Thursday, July 8, 2010

Justice For Who?

Oscar Grant Verdict: Involuntary Manslaughter; 2-4 Years Jail

Thousands of us have seen the shocking video of the shooting of Oscar Grant at a BART station on New Year’s Day in Oakland, Ca. Anyone watching the video can clearly see that Grant was handcuffed, on his knees, and surrounded by cops. The murderer, or officer, was Johannes Mehserle a BART cop who alleged that he meant to reach for his taser instead of his gun. Today, at 4p, the jury announced Mehserle was found guilty of involuntary manslaughter, for which he will face 2-4 years in prison.

Whether he serves those 2-4 years in prison or petitions for probation it is appalling that he was not charged with murder, or at least voluntary manslaughter. The defense argued that Mehserle intended to tase Grant and was shocked when he shot Grant instead. This argument is coming from a man who had been an active duty cop for 3 years, had been trained to use a taser, and whose taser was on the opposite side of his gun.

It is obvious that Mehserle allowed his emotions to dictate his actions. If his argument is true, it means that he was not able to think clearly enough to distinguish between a yellow taser and a black handgun that weighs twice as much. Those in law enforcement are trained on how to properly shoot guns and use tasers yet this cop argued he made a mistake in distinguishing the two. Such argument evidently makes him unsuitable to be a cop but does it excuse him of killing a 22-year old? Apparently, the judge agrees he is not guilty of murder.

In order for someone to be charged with murder, the key factor that must be proved without any reasonable doubt is intent. Did Mehserle intend on killing Grant? Many say he did not. Several witnesses reported that prior to shooting his gun Mehserle announce he was going to tase Grant.
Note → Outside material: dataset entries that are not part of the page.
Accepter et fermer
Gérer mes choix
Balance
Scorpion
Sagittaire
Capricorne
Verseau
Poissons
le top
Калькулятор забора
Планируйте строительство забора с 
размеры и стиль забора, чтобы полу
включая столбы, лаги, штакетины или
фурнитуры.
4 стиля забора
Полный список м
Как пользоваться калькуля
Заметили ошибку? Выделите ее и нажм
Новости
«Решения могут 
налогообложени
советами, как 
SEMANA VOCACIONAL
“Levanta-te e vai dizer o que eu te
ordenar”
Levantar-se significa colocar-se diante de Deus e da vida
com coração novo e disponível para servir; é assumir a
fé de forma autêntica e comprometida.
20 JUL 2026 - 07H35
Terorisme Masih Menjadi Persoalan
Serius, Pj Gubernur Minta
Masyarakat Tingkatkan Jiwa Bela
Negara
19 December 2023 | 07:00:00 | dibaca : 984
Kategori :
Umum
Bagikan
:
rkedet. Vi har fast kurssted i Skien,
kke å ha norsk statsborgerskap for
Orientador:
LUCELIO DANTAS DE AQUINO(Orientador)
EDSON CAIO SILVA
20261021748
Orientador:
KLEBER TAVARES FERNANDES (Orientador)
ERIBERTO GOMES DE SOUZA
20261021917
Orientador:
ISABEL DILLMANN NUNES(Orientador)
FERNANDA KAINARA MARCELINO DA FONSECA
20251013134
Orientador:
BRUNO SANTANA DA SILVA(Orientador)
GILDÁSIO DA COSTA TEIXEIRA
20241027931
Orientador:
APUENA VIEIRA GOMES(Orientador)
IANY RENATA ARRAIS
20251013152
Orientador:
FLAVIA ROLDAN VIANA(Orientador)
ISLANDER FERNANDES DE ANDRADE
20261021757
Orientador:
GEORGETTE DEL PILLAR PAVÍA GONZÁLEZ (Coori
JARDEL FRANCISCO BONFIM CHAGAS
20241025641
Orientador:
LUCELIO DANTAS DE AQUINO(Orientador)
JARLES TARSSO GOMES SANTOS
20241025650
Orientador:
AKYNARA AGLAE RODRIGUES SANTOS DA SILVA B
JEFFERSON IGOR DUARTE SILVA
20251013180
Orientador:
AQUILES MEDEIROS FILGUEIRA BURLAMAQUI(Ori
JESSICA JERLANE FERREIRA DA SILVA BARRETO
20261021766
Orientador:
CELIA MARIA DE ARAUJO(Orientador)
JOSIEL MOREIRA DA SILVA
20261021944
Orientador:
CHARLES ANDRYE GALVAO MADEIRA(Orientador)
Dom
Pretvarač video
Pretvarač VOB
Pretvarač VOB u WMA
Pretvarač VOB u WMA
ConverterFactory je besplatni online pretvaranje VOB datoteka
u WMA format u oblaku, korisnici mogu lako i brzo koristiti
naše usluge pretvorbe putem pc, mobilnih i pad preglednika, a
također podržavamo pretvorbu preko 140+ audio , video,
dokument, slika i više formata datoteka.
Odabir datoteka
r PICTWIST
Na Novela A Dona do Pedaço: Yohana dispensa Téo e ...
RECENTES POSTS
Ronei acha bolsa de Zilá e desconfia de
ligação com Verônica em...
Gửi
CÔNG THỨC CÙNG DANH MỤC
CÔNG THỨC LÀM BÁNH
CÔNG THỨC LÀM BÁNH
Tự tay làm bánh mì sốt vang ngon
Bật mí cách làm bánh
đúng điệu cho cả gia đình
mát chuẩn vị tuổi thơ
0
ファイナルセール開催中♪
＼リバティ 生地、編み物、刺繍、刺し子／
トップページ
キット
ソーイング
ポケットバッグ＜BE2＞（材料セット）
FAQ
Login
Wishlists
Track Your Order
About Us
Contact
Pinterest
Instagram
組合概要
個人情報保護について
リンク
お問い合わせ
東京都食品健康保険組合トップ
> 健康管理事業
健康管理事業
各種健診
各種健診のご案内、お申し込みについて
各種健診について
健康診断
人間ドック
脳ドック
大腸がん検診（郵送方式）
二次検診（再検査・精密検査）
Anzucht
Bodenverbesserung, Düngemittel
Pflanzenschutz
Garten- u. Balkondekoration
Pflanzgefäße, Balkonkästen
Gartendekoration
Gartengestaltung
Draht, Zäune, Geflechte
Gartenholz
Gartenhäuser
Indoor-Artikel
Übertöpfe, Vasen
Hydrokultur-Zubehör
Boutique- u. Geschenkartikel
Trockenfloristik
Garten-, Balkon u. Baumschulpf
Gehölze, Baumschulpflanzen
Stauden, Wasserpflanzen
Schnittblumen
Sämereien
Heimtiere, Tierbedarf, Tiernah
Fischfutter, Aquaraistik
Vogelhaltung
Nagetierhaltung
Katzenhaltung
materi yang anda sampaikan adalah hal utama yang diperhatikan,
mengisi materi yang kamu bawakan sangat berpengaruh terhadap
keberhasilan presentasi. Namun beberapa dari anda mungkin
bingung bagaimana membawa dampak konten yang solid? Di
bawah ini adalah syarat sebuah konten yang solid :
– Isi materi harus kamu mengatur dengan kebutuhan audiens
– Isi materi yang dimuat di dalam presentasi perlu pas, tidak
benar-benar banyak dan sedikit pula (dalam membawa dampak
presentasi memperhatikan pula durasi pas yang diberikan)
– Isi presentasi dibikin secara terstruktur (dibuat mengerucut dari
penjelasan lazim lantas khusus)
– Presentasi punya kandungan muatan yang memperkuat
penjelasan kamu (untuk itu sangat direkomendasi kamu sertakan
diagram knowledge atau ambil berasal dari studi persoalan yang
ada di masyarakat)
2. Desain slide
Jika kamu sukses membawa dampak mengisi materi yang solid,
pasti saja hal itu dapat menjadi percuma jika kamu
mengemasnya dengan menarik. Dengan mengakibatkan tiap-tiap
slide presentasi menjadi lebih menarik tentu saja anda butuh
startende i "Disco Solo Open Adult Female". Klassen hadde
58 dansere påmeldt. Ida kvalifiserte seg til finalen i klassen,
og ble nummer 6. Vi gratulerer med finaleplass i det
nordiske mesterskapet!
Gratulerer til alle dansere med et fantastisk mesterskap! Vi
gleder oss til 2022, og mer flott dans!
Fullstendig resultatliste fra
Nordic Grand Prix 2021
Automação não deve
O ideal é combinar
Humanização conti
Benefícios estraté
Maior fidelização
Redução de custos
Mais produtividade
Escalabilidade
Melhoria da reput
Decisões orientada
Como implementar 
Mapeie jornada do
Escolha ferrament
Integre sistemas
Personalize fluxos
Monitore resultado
The key detail that directly influences the charges that Mehserle faced is the fact that he was a cop. Because he was a cop who was apparently apprehending a suspect who was resisting arrest, under the law, he is given the benefit of the doubt that he did NOT intend to kill Grant.

This case touches on so many issues that is difficult for me to even write about without being tempted to cover everything. The fact the Mehserle is white and Grant was black brings up the racial tensions in our communities especially when the white individual is the one with “legal” power. Police brutality becomes an issue if we consider the fact that Grant was handcuffed and did not appear to be resisting arrest at the time he was shot. I can go on for days about the details of this case but the fats are: Mehserle resigned from the force a week after the shooting, Oscar Grant a 22-year-old man is dead, Mehserle faces 2-4 years in prison for which he can petition for probation instead, and a whole community cries over the injustice that has occurred.
The INjustice system provided Mehserle with the conviction that benefits him and it leaves the Grant family along with a whole community angry, confused, and disillusioned yet again, with our legal system.